The Hollow Kingdom
Autor: Clare B. Dunkle
Editora: Henry Holt (2006)
Páginas: 240
Idioma: Inglês
Sinopse: Hallow Hill has a strange and tragic history. For thousands of years, young women have been vanishing from the estate, never to be seen again. Now Kate and Emily have come to live at Hallow Hill. Brought up in a civilized age, they have no idea of the land’s dreadful heritage-until, that is, Marak decides to tell them himself. Intelligent, pleasant, and completely pitiless, Marak is a powerful magician who claims to be a king-and he has very specific plans for the two new girls who have trespassed into his kingdom.
Opinião:
(Quiz: Quantos retellings de The Beauty & The Beast se podem ler na vida?)

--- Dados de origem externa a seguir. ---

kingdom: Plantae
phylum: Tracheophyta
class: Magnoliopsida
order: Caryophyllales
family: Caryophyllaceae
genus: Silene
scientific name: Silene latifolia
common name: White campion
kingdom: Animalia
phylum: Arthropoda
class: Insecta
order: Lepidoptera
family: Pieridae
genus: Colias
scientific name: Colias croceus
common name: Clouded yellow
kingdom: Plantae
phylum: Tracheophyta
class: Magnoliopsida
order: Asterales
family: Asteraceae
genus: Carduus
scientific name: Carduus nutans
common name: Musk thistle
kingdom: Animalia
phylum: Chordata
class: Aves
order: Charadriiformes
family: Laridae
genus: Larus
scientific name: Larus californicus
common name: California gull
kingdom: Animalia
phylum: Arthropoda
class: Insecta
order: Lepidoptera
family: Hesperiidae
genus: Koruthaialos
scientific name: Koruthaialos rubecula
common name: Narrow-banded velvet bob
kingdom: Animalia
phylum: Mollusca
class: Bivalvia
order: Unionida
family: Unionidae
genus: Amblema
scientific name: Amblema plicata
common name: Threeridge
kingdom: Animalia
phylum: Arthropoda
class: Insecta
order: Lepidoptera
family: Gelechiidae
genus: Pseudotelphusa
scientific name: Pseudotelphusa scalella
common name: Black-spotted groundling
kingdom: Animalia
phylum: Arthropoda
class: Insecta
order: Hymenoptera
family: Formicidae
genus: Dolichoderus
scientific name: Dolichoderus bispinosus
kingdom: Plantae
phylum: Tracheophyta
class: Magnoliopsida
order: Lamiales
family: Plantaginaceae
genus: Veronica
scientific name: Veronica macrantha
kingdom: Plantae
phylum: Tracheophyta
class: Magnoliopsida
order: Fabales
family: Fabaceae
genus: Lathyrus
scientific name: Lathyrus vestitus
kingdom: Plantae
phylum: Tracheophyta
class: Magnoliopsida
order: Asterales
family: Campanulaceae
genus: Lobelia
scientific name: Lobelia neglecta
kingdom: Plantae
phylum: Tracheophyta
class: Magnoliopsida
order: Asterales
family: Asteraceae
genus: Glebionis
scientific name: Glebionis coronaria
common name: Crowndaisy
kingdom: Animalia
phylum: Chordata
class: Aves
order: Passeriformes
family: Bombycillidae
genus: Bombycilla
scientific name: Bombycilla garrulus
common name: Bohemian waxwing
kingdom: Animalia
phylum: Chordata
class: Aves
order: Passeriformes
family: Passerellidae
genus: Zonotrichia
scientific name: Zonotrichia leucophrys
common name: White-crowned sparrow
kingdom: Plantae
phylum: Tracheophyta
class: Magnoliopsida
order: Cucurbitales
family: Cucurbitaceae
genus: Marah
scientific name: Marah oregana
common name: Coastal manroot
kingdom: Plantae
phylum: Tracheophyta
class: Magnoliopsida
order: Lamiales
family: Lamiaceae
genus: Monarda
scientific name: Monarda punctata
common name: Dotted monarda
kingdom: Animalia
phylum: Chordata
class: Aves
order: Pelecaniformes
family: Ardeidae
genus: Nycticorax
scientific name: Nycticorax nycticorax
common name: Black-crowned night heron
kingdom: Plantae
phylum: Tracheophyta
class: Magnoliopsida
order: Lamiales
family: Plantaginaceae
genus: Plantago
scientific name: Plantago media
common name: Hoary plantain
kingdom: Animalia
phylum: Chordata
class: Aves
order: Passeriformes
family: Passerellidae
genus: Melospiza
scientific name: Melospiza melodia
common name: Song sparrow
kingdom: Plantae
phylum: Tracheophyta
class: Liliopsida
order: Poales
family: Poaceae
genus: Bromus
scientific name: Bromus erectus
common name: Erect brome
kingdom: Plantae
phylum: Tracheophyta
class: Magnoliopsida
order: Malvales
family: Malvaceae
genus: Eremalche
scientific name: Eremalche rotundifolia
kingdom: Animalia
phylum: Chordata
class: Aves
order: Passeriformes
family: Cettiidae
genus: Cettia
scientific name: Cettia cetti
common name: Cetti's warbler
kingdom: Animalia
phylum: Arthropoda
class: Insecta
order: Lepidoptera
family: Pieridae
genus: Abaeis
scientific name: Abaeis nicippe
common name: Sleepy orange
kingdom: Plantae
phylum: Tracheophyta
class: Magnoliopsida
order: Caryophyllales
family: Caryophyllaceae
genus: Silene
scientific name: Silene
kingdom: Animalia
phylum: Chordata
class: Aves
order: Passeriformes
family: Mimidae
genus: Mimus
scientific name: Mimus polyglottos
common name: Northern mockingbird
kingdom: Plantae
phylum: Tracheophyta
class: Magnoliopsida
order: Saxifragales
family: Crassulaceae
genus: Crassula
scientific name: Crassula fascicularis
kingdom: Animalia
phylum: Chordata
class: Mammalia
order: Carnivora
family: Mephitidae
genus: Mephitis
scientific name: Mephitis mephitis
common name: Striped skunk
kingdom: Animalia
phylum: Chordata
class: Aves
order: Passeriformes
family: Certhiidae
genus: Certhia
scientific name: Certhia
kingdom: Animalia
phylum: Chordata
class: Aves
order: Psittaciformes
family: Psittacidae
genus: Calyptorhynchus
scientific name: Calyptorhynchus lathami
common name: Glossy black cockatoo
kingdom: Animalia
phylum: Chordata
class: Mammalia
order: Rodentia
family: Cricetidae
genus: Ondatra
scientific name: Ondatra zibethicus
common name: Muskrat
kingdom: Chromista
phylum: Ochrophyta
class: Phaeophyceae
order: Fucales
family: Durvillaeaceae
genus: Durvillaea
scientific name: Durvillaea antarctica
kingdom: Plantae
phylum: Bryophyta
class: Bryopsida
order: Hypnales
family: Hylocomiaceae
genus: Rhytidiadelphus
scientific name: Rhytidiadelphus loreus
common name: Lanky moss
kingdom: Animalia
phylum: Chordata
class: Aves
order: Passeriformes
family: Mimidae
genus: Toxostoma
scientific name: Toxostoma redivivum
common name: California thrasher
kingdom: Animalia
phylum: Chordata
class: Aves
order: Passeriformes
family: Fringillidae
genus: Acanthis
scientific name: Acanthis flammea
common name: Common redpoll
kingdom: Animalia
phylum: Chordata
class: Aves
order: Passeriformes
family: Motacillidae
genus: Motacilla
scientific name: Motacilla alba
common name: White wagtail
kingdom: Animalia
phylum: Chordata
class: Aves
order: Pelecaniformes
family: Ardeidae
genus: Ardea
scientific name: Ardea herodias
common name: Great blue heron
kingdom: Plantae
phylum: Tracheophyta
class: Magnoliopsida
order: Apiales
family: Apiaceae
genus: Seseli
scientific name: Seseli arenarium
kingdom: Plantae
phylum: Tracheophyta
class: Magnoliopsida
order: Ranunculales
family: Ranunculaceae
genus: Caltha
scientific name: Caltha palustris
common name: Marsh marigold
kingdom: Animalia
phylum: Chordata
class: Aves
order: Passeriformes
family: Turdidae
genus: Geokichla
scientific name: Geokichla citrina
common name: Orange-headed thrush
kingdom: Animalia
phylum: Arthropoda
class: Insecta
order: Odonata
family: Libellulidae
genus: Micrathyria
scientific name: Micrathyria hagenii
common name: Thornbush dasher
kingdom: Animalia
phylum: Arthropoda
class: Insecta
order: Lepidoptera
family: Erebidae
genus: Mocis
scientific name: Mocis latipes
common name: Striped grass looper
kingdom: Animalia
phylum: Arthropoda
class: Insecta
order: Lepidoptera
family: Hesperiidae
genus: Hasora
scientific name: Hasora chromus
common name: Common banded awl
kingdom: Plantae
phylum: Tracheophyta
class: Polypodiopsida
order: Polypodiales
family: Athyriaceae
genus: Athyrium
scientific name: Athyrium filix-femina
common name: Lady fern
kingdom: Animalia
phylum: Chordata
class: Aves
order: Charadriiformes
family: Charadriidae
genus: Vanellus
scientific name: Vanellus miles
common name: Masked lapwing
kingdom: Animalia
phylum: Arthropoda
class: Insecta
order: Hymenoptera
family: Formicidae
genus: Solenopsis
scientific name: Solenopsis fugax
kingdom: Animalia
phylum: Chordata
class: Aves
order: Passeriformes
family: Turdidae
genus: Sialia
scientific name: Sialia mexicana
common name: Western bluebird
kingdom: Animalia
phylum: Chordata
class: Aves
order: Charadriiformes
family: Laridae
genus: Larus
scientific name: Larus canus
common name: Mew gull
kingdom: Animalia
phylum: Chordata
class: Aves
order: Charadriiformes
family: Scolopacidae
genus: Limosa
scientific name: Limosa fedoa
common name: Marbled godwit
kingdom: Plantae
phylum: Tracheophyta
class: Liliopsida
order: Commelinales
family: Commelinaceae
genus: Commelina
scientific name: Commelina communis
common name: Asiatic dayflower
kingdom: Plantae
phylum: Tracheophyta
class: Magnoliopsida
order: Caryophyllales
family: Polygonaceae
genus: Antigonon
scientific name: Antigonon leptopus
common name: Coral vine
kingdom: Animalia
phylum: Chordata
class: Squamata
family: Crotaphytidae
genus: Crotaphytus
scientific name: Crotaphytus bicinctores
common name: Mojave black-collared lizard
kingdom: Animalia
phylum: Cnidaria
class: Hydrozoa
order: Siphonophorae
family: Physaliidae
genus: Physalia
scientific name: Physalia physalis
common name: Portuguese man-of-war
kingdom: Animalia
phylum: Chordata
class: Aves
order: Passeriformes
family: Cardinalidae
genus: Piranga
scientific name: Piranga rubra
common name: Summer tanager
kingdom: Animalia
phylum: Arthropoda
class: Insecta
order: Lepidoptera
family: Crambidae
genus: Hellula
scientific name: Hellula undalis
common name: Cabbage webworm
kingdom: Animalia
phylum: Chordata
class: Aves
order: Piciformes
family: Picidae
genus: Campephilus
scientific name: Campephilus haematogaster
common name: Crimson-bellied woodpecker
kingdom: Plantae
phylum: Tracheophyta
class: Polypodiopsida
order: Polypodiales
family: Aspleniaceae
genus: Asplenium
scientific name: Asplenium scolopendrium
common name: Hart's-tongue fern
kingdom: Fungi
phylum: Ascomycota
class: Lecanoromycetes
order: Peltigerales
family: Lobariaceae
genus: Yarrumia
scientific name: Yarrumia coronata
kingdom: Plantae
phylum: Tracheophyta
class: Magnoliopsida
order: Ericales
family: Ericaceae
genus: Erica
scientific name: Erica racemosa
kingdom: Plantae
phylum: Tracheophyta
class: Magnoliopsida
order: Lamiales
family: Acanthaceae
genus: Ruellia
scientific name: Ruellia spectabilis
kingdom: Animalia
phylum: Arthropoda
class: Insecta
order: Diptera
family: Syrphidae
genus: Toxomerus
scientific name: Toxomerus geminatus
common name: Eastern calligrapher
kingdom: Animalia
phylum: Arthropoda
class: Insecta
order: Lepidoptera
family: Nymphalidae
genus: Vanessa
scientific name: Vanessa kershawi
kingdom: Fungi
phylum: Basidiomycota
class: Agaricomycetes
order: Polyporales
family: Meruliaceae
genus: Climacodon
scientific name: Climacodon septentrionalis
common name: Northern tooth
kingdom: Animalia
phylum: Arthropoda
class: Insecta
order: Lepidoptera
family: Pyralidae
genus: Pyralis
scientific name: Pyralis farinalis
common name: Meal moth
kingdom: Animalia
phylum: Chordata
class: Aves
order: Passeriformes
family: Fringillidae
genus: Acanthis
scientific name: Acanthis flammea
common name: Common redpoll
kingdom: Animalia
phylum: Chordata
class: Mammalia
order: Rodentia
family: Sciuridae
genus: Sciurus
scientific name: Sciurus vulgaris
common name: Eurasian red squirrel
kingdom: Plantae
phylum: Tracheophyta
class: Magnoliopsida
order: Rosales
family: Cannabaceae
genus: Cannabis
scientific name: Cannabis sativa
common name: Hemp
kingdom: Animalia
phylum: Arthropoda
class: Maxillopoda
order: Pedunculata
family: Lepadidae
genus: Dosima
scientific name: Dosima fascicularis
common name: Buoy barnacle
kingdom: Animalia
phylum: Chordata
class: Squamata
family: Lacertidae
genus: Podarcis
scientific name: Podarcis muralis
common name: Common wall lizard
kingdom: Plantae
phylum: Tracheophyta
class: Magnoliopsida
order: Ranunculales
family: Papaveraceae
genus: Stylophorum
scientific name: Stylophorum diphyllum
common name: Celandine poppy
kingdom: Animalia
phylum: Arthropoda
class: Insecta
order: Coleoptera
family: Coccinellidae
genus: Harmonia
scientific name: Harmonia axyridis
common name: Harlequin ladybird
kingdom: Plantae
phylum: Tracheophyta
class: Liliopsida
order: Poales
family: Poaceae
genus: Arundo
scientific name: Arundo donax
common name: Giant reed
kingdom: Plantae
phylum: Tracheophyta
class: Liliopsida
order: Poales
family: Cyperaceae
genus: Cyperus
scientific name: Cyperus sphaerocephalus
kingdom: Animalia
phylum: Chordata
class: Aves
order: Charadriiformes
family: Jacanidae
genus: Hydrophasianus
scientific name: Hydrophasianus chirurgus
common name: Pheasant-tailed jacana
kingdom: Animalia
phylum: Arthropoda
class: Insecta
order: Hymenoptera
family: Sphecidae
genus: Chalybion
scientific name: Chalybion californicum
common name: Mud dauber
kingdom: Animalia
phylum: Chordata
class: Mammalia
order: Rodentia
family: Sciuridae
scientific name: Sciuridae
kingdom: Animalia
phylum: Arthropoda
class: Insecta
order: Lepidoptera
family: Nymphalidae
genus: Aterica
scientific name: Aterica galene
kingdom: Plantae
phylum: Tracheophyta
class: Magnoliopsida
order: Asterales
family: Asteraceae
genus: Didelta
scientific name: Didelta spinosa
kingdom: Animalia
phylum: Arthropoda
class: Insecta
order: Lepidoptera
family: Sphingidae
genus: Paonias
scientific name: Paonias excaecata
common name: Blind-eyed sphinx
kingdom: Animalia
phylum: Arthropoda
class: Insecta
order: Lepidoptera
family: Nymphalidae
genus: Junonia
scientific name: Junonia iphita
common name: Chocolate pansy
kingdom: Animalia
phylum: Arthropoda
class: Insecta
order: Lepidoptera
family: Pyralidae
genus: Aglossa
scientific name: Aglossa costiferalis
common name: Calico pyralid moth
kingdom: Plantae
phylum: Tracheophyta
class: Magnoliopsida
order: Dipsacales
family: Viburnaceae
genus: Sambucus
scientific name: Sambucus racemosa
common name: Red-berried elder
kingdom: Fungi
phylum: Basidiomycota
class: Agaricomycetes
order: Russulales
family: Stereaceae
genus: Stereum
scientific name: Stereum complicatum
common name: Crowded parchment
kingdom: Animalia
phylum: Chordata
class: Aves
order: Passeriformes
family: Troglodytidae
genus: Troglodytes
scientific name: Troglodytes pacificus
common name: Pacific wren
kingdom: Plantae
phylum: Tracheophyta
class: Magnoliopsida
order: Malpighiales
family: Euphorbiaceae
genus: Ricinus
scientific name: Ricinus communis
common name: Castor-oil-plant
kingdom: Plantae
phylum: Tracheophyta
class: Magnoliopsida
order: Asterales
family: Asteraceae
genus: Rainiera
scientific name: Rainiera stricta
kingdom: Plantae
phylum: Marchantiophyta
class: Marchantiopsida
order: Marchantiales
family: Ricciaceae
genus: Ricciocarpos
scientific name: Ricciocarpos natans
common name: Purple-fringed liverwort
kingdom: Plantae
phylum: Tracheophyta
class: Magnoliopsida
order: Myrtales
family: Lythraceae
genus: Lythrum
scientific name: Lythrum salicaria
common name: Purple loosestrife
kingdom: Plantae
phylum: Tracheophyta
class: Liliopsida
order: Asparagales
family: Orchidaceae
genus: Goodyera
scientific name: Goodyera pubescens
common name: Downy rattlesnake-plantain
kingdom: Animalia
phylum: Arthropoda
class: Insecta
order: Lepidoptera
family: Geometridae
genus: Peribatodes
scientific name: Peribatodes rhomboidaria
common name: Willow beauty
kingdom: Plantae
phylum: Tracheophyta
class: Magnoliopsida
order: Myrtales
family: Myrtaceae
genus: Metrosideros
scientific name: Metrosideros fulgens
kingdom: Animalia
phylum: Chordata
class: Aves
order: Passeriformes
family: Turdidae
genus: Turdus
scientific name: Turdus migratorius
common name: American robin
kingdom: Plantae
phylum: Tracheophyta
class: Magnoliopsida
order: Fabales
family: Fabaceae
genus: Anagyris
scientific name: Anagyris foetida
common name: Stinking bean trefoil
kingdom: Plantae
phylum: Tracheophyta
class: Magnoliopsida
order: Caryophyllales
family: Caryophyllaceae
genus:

The Hollow Kingdom, o primeiro volume de uma trilogia com o mesmo nome pela autoria da americana Clare B. Dunkle conta a história de Kate Winslow, uma jovem que após a morte do pai vai viver, mais a sua irmã Emily, com um par de tias-avós para um lugar remoto e de passado sinistro: Hollow Hill. Confinadas dentro de portas sem coisa alguma interessante para fazer, as irmãs tornam-se adeptas dos passeios pela floresta envolvente da casa, é então que certo dia, numa destas excursões, elas se perdem e logo são auxiliadas por uma criatura de aspecto perfeitamente aterrador mas com uma personalidade perfeitamente genial, Marak, o Goblin King. Após o salvamento, Marak, vai, educadamente, na sua visão sempre pragmática das coisas, informar Kate de que ela é nem mais nem menos do que a sua futura esposa. Seguem-se então uma série de tentativas de rapto. Tentativas. Oh, este livro é tão, TÃO engraçado.
Eu sei que não devia ser tão divertido ler sobre uma pobre rapariga que é constantemente perseguida por uma criatura assustadora que a quer levar para o seu reino subterrâneo e casar com ela à força de modo a salvar a sua raça…mas é. E a Kate também não é uma personagem passiva que simplesmente se vai deixar levar, não, ela dá luta, com mais armas do que ela própria pensa que está a usar (ou que tem sequer) e ao fim e ao cabo cede por vontade própria (vá…mais ou menos), daí este tema, e o facto de que retirei muito gozo dele, não ser algo tão chocante como pode parecer.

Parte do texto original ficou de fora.